Endurance is sometimes the last thing that people think of when it comes to fitness. Why do I need to build my endurance if not a training for running or cycling? Building your endurance and stamina can lead to bigger muscle gains as well as torch calories.
World-class trainer Will Torres and spoke to him about endurance.
“When people think of endurance and stamina, all they tend to focus on are cardio activities like running or cycling,” says Torres, a New York-based personal trainer and founder of the personal training studio, Willspace. “But that’s only a small part of the equation—you also need to improve your strength.”
For example, Torres explains that by building your leg muscles, you’ll be able to propel yourself further in every step you take while running. “The added muscle also helps absorb the impact that would otherwise put stress on your joints,” he says. So here, Torres gives you seven sneak tactics (ones you’re probably not trying) to boost your endurance and stamina.
Find Your Motivation
Fitness is as much of mental game as it is physical. Having your motivation in mind is a good way to push yourself when you are ready to break. Kevin Hart uses his family as motivation when he is doing his 5k runs.

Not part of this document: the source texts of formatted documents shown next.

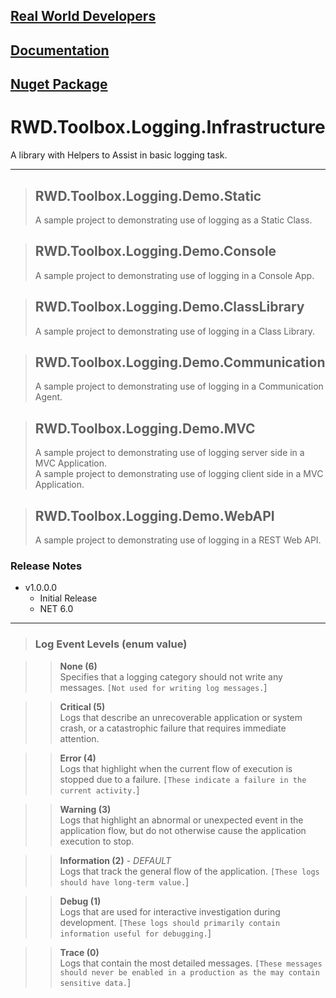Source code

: 
[Real World Developers](https://www.realworlddevelopers.com)
-----------------------------

[Documentation](https://realworlddevelopers.github.io/RWD.Toolbox.SMTP/)
-----------------------

[Nuget Package](https://www.nuget.org/packages/RWD.Toolbox.SMTP/)
---------------

# RWD.Toolbox.Logging.Infrastructure
A library with Helpers to Assist in basic logging task.

---

> ## RWD.Toolbox.Logging.Demo.Static  
> A sample project to demonstrating use of logging as a Static Class.  

> ## RWD.Toolbox.Logging.Demo.Console
> A sample project to demonstrating use of logging in a Console App.

> ## RWD.Toolbox.Logging.Demo.ClassLibrary
> A sample project to demonstrating use of logging in a Class Library.

> ## RWD.Toolbox.Logging.Demo.Communication
> A sample project to demonstrating use of logging in a Communication Agent.

> ## RWD.Toolbox.Logging.Demo.MVC
> A sample project to demonstrating use of logging server side in a MVC Application.  
> A sample project to demonstrating use of logging client side in a MVC Application. 

> ## RWD.Toolbox.Logging.Demo.WebAPI
> A sample project to demonstrating use of logging in a REST Web API.
 

### Release Notes
- v1.0.0.0
	- Initial Release
	- NET 6.0

  
___

>### Log Event Levels (enum value)

>>**None (6)**  
Specifies that a logging category should not write any messages. `[Not used for writing log messages.`]

>>**Critical (5)**  
Logs that describe an unrecoverable application or system crash, or a catastrophic failure that requires immediate attention.

>>**Error (4)**  
Logs that highlight when the current flow of execution is stopped due to a failure. `[These indicate a failure in the current activity.`]

>>**Warning (3)**  
Logs that highlight an abnormal or unexpected event in the application flow, but do not otherwise cause the application execution to stop.

>>**Information (2)**	- *DEFAULT*  
Logs that track the general flow of the application. `[These logs should have long-term value.`]

>>**Debug (1)**  
Logs that are used for interactive investigation during development. `[These logs should primarily contain information useful for debugging.`]

>>**Trace (0)**  
Logs that contain the most detailed messages. `[These messages should never be enabled in a production as the may contain sensitive data.`] 
  

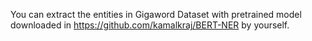 
You can extract the entities in Gigaword Dataset with pretrained model downloaded in https://github.com/kamalkraj/BERT-NER by yourself.
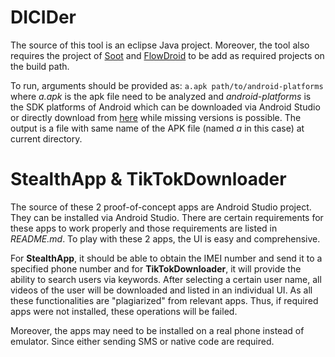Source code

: # DICIDer

The source of this tool is an eclipse Java project.
Moreover, the tool also requires the project of [Soot](https://github.com/Sable/soot) 
and [FlowDroid](https://github.com/secure-software-engineering/FlowDroid) to be 
add as required projects on the build path.

To run, arguments should be provided as:
`a.apk path/to/android-platforms`
where *a.apk* is the apk file need to be analyzed and *android-platforms* is the
SDK platforms of Android which can be downloaded via Android Studio or directly
download from [here](https://github.com/lilicoding/android-platforms) while missing
versions is possible.
The output is a file with same name of the APK file (named *a* in this case) at
current directory.

# StealthApp & TikTokDownloader

The source of these 2 proof-of-concept apps are Android Studio project.
They can be installed via Android Studio.
There are certain requirements for these apps to work properly and those requirements
are listed in *README.md*.
To play with these 2 apps, the UI is easy and comprehensive.

For **StealthApp**, it should be able to obtain the IMEI number and send it to a
specified phone number and for **TikTokDownloader**,
it will provide the ability to search users via keywords. After selecting a certain
user name, all videos of the user will be downloaded and listed in an individual
UI.
As all these functionalities are "plagiarized" from relevant apps. Thus, if required
apps were not installed, these operations will be failed.

Moreover, the apps may need to be installed on a real phone instead of emulator.
Since either sending SMS or native code are required.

“My biggest motivation is my kids — they make me want to be great. I want to feel good and be active with them when they’re in their twenties. I want to be able to do things with my grandkids when they come. I don’t want to be the guy who has a bad back, who’s in the chair and has to watch everything from the porch.”
Combine strength days with cardio days.
It’s a simple equation: the more muscle you can get working, the more it will challenge your heart and your cardiovascular system. Instead of building cardio-only workouts (the pitfall that’ll prevent you from building endurance) make sure to weave strength days into your training. “Most people reserve one day for strength and another day for cardio. Try combining the two instead,” says Torres. “Use a bench press, immediately followed by pull-ups, then run a mile as fast as you can… and repeat.” Another good example: Jump rope for a minute, followed by squats, an overhead press, and finally sit-ups. Repeat.
Reduce your amount of rest.
Men typically give themselves between 30 and 90 seconds of recovery time in between sets, but if your goal is greater endurance, be prepared to sacrifice break time. “By the end of your sets, your muscles should be burning—you should be breathing heavily and sweating,” says Torres. “Only take a break if you physically cannot continue.” Torres suggests selecting a series of movements like 10 pull-ups, 10 squats, 10 push-ups, 10 sit-ups. Do three rounds of the series back to back, taking as minimal a break as possible.